- **Source material**
######

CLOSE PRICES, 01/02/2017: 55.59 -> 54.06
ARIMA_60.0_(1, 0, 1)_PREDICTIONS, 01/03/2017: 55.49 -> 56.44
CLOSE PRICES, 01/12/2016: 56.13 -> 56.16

######

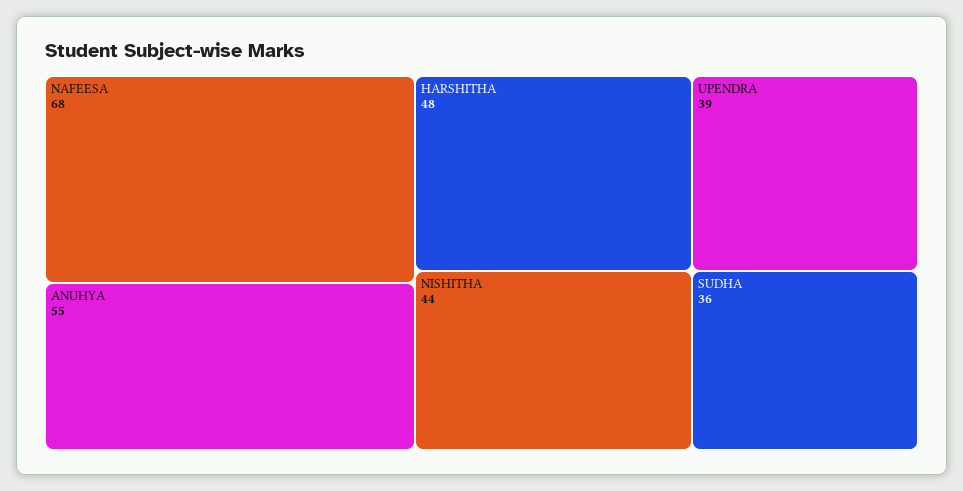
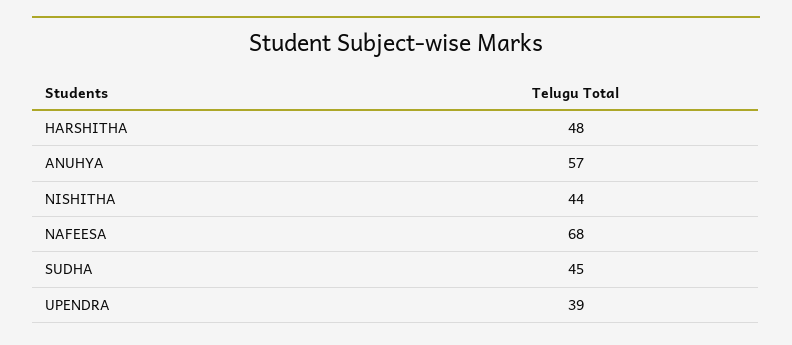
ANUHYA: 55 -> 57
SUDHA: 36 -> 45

######

Go back to the listing above. Copy word for word the lines from the one with "ARIMA_60.0_(1, 0, 1)_PREDICTIONS, 01/03/2017: 55.49" through the one with "CLOSE PRICES, 01/12/2016: 56.13 -> 56.16", and nothing more.

ARIMA_60.0_(1, 0, 1)_PREDICTIONS, 01/03/2017: 55.49 -> 56.44
CLOSE PRICES, 01/12/2016: 56.13 -> 56.16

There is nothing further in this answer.